**Work request:** Starting with the line that contains "verschwindet. Brisk-rote Elemente in visue" and stopping after the line that contains "nach Themen und Unterthemen in vielen ve", return each line below exactly as written, with no others.

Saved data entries
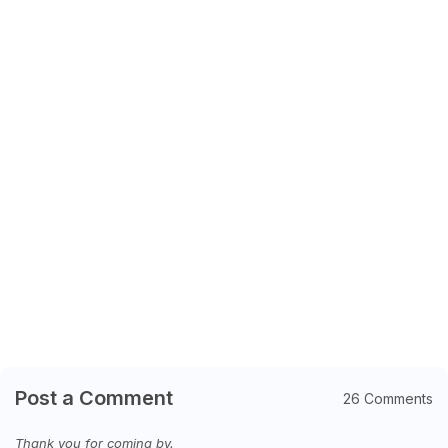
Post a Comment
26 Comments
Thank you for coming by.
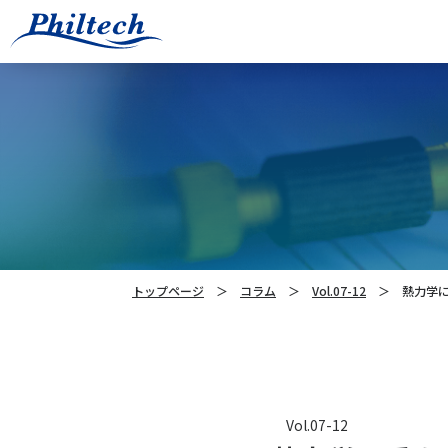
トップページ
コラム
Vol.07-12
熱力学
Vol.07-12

--

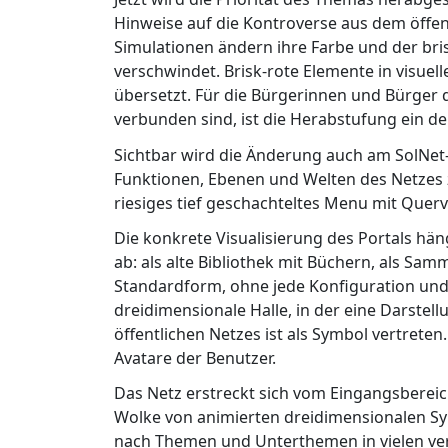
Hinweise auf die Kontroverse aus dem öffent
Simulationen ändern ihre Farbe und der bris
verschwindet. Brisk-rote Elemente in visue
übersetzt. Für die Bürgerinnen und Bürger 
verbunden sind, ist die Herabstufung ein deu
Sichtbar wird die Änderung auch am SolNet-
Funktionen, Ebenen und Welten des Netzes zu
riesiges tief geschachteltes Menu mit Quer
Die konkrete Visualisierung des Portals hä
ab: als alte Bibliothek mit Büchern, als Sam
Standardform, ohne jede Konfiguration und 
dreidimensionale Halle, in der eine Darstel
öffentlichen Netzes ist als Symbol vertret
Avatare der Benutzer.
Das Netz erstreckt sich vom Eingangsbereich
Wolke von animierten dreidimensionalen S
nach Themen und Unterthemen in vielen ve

**Result:**
verschwindet. Brisk-rote Elemente in visue
übersetzt. Für die Bürgerinnen und Bürger 
verbunden sind, ist die Herabstufung ein deu
Sichtbar wird die Änderung auch am SolNet-
Funktionen, Ebenen und Welten des Netzes zu
riesiges tief geschachteltes Menu mit Quer
Die konkrete Visualisierung des Portals hä
ab: als alte Bibliothek mit Büchern, als Sam
Standardform, ohne jede Konfiguration und 
dreidimensionale Halle, in der eine Darstel
öffentlichen Netzes ist als Symbol vertret
Avatare der Benutzer.
Das Netz erstreckt sich vom Eingangsbereich
Wolke von animierten dreidimensionalen S
nach Themen und Unterthemen in vielen ve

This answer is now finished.